Dataset excerpts

--------------------------------------------------

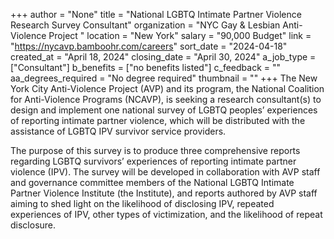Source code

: +++
author = "None"
title = "National LGBTQ Intimate Partner Violence Research Survey Consultant"
organization = "NYC Gay & Lesbian Anti-Violence Project "
location = "New York"
salary = "90,000 Budget"
link = "https://nycavp.bamboohr.com/careers"
sort_date = "2024-04-18"
created_at = "April 18, 2024"
closing_date = "April 30, 2024"
a_job_type = ["Consultant"]
b_benefits = ["no benefits listed"]
c_feedback = ""
aa_degrees_required = "No degree required"
thumbnail = ""
+++
The New York City Anti-Violence Project (AVP) and its program, the National Coalition for Anti-Violence Programs (NCAVP), is seeking a research consultant(s) to design and implement one national survey of LGBTQ peoples’ experiences of reporting intimate partner violence, which will be distributed with the assistance of LGBTQ IPV survivor service providers.

 

The purpose of this survey is to produce three comprehensive reports regarding LGBTQ survivors’ experiences of reporting intimate partner violence (IPV). The survey will be developed in collaboration with AVP staff and governance committee members of the National LGBTQ Intimate Partner Violence Institute (the Institute), and reports authored by AVP staff aiming to shed light on the likelihood of disclosing IPV, repeated experiences of IPV, other types of victimization, and the likelihood of repeat disclosure.   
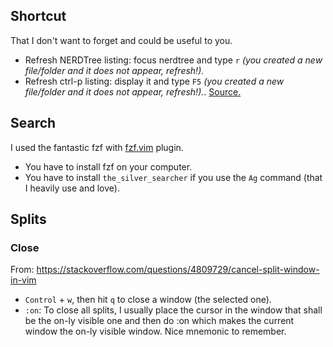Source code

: ## Shortcut
That I don't want to forget and could be useful to you.

- Refresh NERDTree listing: focus nerdtree and type `r` *(you created a new file/folder and it does not appear, refresh!).*
- Refresh ctrl-p listing: display it and type `F5` *(you created a new file/folder and it does not appear, refresh!).*. [Source.](https://stackoverflow.com/a/8663886/6555414)

## Search
I used the fantastic fzf with [fzf.vim](https://github.com/junegunn/fzf.vim) plugin.
- You have to install fzf on your computer.
- You have to install `the_silver_searcher` if you use the `Ag` command (that I heavily use and love).

## Splits
### Close
From: https://stackoverflow.com/questions/4809729/cancel-split-window-in-vim
- `Control` + `w`, then hit `q` to close a window (the selected one).
- `:on`: To close all splits, I usually place the cursor in the window that shall be the on-ly visible one and then do :on which makes the current window the on-ly visible window. Nice mnemonic to remember. 

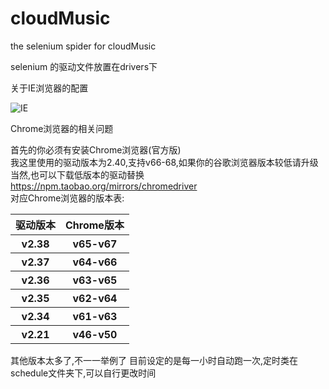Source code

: # cloudMusic
the selenium spider for cloudMusic

selenium 的驱动文件放置在drivers下

关于IE浏览器的配置

![IE](https://upload-images.jianshu.io/upload_images/6213878-d45123a4cb1c2ab6.png?imageMogr2/auto-orient/strip%7CimageView2/2/w/386)

Chrome浏览器的相关问题

首先的你必须有安装Chrome浏览器(官方版)<br>
我这里使用的驱动版本为2.40,支持v66-68,如果你的谷歌浏览器版本较低请升级<br>
当然,也可以下载低版本的驱动替换 https://npm.taobao.org/mirrors/chromedriver<br>
对应Chrome浏览器的版本表:<br>
<table>
    <tr>
        <th>驱动版本</th>
        <th>Chrome版本</th>
    </tr>
    <tr>
        <th>v2.38</th>
        <th>v65-v67</th>
    </tr>
    <tr>
        <th>v2.37</th>
        <th>v64-v66</th>
    </tr>
    <tr>
        <th>v2.36</th>
        <th>v63-v65</th>
    </tr>
    <tr>
        <th>v2.35</th>
        <th>v62-v64</th>
    </tr>
    <tr>
        <th>v2.34</th>
        <th>v61-v63</th>
    </tr>
    <tr>
        <th>v2.21</th>
        <th>v46-v50</th>
    </tr>
</table>
其他版本太多了,不一一举例了
目前设定的是每一小时自动跑一次,定时类在 schedule文件夹下,可以自行更改时间

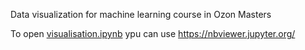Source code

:Data visualization for machine learning course in Ozon Masters

To open [visualisation.ipynb](visualisation.ipynb) ypu can use https://nbviewer.jupyter.org/
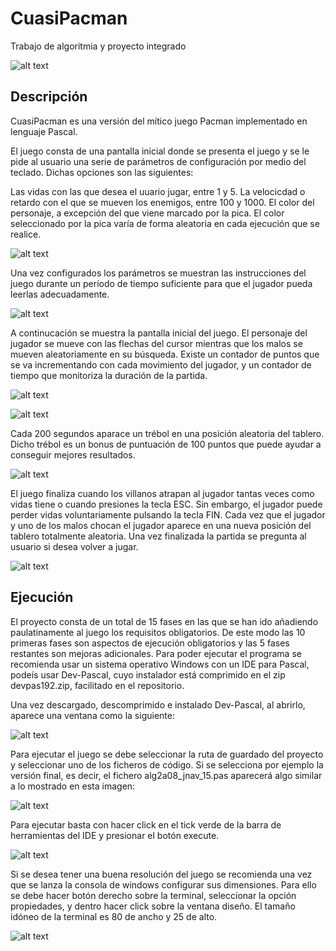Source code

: # CuasiPacman
Trabajo de algoritmia y proyecto integrado

![alt text](https://i.ibb.co/GRffY3s/Pacman-Mod.png)

## Descripción
CuasiPacman es una versión del mítico juego Pacman implementado en lenguaje Pascal.

El juego consta de una pantalla inicial donde se presenta el juego y se le pide al usuario una serie de parámetros de configuración por medio del teclado. Dichas opciones son las siguientes:

Las vidas con las que desea el uuario jugar, entre 1 y 5.
La velocicdad o retardo con el que se mueven los enemigos, entre 100 y 1000.
El color del personaje, a excepción del que viene marcado por la pica. El color seleccionado por la pica varía de forma aleatoria en cada ejecución que se realice.

![alt text](https://i.ibb.co/hByP4DS/2.jpg)

Una vez configurados los parámetros se muestran las instrucciones del juego durante un período de tiempo suficiente para que el jugador pueda leerlas adecuadamente.

![alt text](https://i.ibb.co/HgNz6zX/5.jpg)

A continucación se muestra la pantalla inicial del juego. El personaje del jugador se mueve con las flechas del cursor mientras que los malos se mueven aleatoriamente en su búsqueda. Existe un contador de puntos que se va incrementando con cada movimiento del jugador, y un contador de tiempo que monitoriza la duración de la partida.

![alt text](https://i.ibb.co/Fgs83J3/6.jpg)

![alt text](https://i.ibb.co/CtHRW26/3.jpg)

Cada 200 segundos aparace un trébol en una posición aleatoria del tablero. Dicho trébol es un bonus de puntuación de 100 puntos que puede ayudar a conseguir mejores resultados.

![alt text](https://i.ibb.co/26MFPYV/7.jpg)

El juego finaliza cuando los villanos atrapan al jugador tantas veces como vidas tiene o cuando presiones la tecla ESC. Sin embargo, el jugador puede perder vidas voluntariamente pulsando la tecla FIN. Cada vez que el jugador y uno de los malos chocan el jugador aparece en una nueva posición del tablero totalmente aleatoria. Una vez finalizada la partida se pregunta al usuario si desea volver a jugar.

![alt text](https://i.ibb.co/JRVFvkP/4.jpg)

## Ejecución
El proyecto consta de un total de 15 fases en las que se han ido añadiendo paulatinamente al juego los requisitos obligatorios. De este modo las 10 primeras fases son aspectos de ejecución obligatorios y las 5 fases restantes son mejoras adicionales.
Para poder ejecutar el programa se recomienda usar un sistema operativo Windows con un IDE para Pascal, podeís usar Dev-Pascal, cuyo instalador está comprimido en el zip devpas192.zip, facilitado en el repositorio. 

Una vez descargado, descomprimido e instalado Dev-Pascal, al abrirlo, aparece una ventana como la siguiente:

![alt text](https://i.ibb.co/BVVhHhC/IDE-pascal.png)

Para ejecutar el juego se debe seleccionar la ruta de guardado del proyecto y seleccionar uno de los ficheros de código. Si se selecciona por ejemplo la versión final, es decir, el fichero alg2a08_jnav_15.pas aparecerá algo similar a lo mostrado en esta imagen:

![alt text](https://i.ibb.co/bLcQKk8/15.png)

Para ejecutar basta con hacer click en el tick verde de la barra de herramientas del IDE y presionar el botón execute. 

![alt text](https://i.ibb.co/TwF2PDH/execute.png)

Si se desea tener una buena resolución del juego se recomienda una vez que se lanza la consola de windows configurar sus dimensiones. Para ello se debe hacer botón derecho sobre la terminal, seleccionar la opción propiedades, y dentro hacer click sobre la ventana diseño. El tamaño idóneo de la terminal es 80 de ancho y 25 de alto. 

![alt text](https://i.ibb.co/XSDmXRX/options.png)



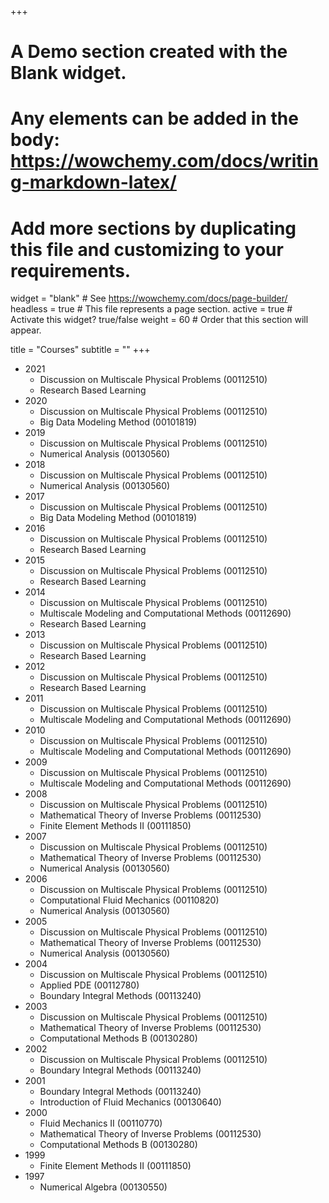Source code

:+++
# A Demo section created with the Blank widget.
# Any elements can be added in the body: https://wowchemy.com/docs/writing-markdown-latex/
# Add more sections by duplicating this file and customizing to your requirements.

widget = "blank"  # See https://wowchemy.com/docs/page-builder/
headless = true  # This file represents a page section.
active = true  # Activate this widget? true/false
weight = 60  # Order that this section will appear.

title = "Courses"
subtitle = ""
+++
- 2021
    - Discussion on Multiscale Physical Problems (00112510)
    - Research Based Learning
- 2020
    - Discussion on Multiscale Physical Problems (00112510)
    - Big Data Modeling Method (00101819)
- 2019
    - Discussion on Multiscale Physical Problems (00112510)
    - Numerical Analysis (00130560)
- 2018
    - Discussion on Multiscale Physical Problems (00112510)
    - Numerical Analysis (00130560)
- 2017
    - Discussion on Multiscale Physical Problems (00112510)
    - Big Data Modeling Method (00101819)
- 2016
    - Discussion on Multiscale Physical Problems (00112510)
    - Research Based Learning
- 2015
    - Discussion on Multiscale Physical Problems (00112510)
    - Research Based Learning
- 2014
    - Discussion on Multiscale Physical Problems (00112510)
    - Multiscale Modeling and Computational Methods (00112690)
    - Research Based Learning 
- 2013
    - Discussion on Multiscale Physical Problems (00112510)
    - Research Based Learning 
- 2012
    - Discussion on Multiscale Physical Problems (00112510)
    - Research Based Learning
- 2011
    - Discussion on Multiscale Physical Problems (00112510)
    - Multiscale Modeling and Computational Methods (00112690)
- 2010
    - Discussion on Multiscale Physical Problems (00112510)
    - Multiscale Modeling and Computational Methods (00112690)
- 2009
    - Discussion on Multiscale Physical Problems (00112510)
    - Multiscale Modeling and Computational Methods (00112690)
- 2008
    - Discussion on Multiscale Physical Problems (00112510)
    - Mathematical Theory of Inverse Problems (00112530)
    - Finite Element Methods II (00111850)
- 2007
    - Discussion on Multiscale Physical Problems (00112510)
    - Mathematical Theory of Inverse Problems (00112530)
    - Numerical Analysis (00130560)
- 2006
    - Discussion on Multiscale Physical Problems (00112510)
    - Computational Fluid Mechanics (00110820)
    - Numerical Analysis (00130560)
- 2005
    - Discussion on Multiscale Physical Problems (00112510)
    - Mathematical Theory of Inverse Problems (00112530)
    - Numerical Analysis (00130560)
- 2004
    - Discussion on Multiscale Physical Problems (00112510)
    - Applied PDE (00112780)
    - Boundary Integral Methods (00113240)
- 2003
    - Discussion on Multiscale Physical Problems (00112510)
    - Mathematical Theory of Inverse Problems (00112530)
    - Computational Methods B (00130280)
- 2002
    - Discussion on Multiscale Physical Problems (00112510)
    - Boundary Integral Methods (00113240)
- 2001
    - Boundary Integral Methods (00113240)
    - Introduction of Fluid Mechanics (00130640)
- 2000
    - Fluid Mechanics II (00110770)
    - Mathematical Theory of Inverse Problems (00112530)
    - Computational Methods B (00130280)
- 1999
    - Finite Element Methods II (00111850)
- 1997
    - Numerical Algebra (00130550)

--------------------------------------------------

* Exercise prompt
From the entries above, tally every line holding the string "puntos". Give only the count.

* Result for this exercise
2